On March 9, 2026, Pakistan anticipates the arrival of three petrol cargoes, according to Petroleum Minister Ali Pervaiz Malik. The announcement comes amid escalating tensions in the Middle East, raising concerns over potential disruptions to the nation’s fuel supplies.
During a high-level meeting in Karachi, key officials, including Sindh Chief Minister Murad Ali Shah and Finance Minister Muhammad Aurangzeb, deliberated on the situation’s implications for Pakistan’s energy supplies and economy. The federal government recently increased petrol and diesel prices by Rs55 per litre due to surging global oil prices driven by the US-Israel conflict with Iran.

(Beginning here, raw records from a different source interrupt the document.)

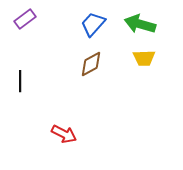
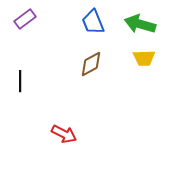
blue trapezoid: moved 2 px up; rotated 64 degrees counterclockwise
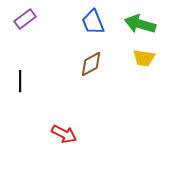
yellow trapezoid: rotated 10 degrees clockwise
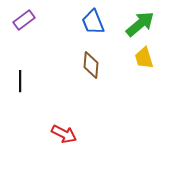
purple rectangle: moved 1 px left, 1 px down
green arrow: rotated 124 degrees clockwise
yellow trapezoid: rotated 65 degrees clockwise
brown diamond: moved 1 px down; rotated 56 degrees counterclockwise
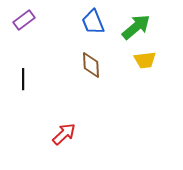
green arrow: moved 4 px left, 3 px down
yellow trapezoid: moved 1 px right, 2 px down; rotated 80 degrees counterclockwise
brown diamond: rotated 8 degrees counterclockwise
black line: moved 3 px right, 2 px up
red arrow: rotated 70 degrees counterclockwise
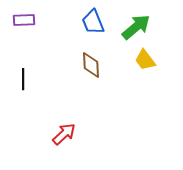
purple rectangle: rotated 35 degrees clockwise
yellow trapezoid: rotated 60 degrees clockwise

Officials at the meeting warned that if the Middle East conflict intensifies, crude oil prices could soar to $120 per barrel, further straining Pakistan’s economic stability. Emergency energy conservation measures were discussed to manage fuel consumption and ensure economic continuity.

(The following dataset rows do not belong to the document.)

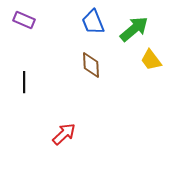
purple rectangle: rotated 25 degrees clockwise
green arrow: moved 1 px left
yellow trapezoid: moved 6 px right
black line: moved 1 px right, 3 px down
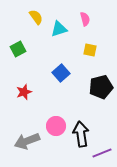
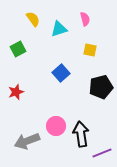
yellow semicircle: moved 3 px left, 2 px down
red star: moved 8 px left
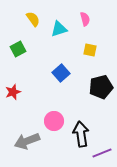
red star: moved 3 px left
pink circle: moved 2 px left, 5 px up
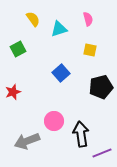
pink semicircle: moved 3 px right
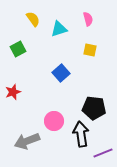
black pentagon: moved 7 px left, 21 px down; rotated 20 degrees clockwise
purple line: moved 1 px right
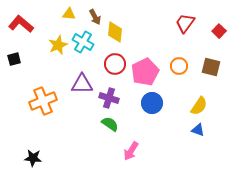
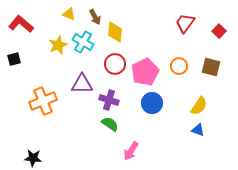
yellow triangle: rotated 16 degrees clockwise
purple cross: moved 2 px down
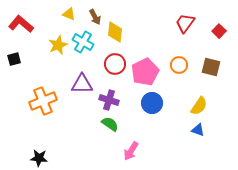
orange circle: moved 1 px up
black star: moved 6 px right
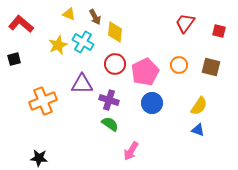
red square: rotated 32 degrees counterclockwise
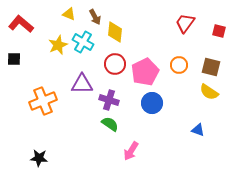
black square: rotated 16 degrees clockwise
yellow semicircle: moved 10 px right, 14 px up; rotated 90 degrees clockwise
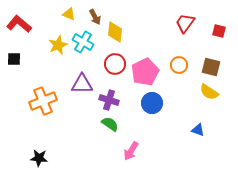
red L-shape: moved 2 px left
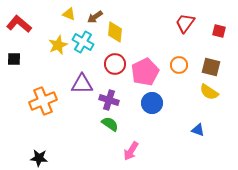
brown arrow: rotated 84 degrees clockwise
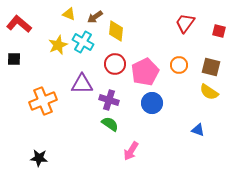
yellow diamond: moved 1 px right, 1 px up
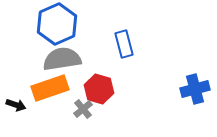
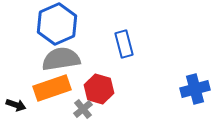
gray semicircle: moved 1 px left
orange rectangle: moved 2 px right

Sindh Chief Minister emphasized responsible energy use and public cooperation, while Finance Minister Aurangzeb highlighted the federal government’s monitoring of global energy markets and contingency planning. He noted that a significant rise in crude oil prices could elevate Pakistan’s monthly oil import bill by up to $600 million.
The meeting also addressed potential LNG supply disruptions due to Qatar’s force majeure declaration and discussed diplomatic efforts with Saudi Arabia, Oman, and the UAE to secure alternative fuel routes. Strengthened coordination between federal and provincial authorities was deemed essential to prevent hoarding and ensure smooth distribution.
In conclusion, the gathering underscored the importance of maintaining close federal-provincial coordination to manage the evolving energy landscape and safeguard economic stability.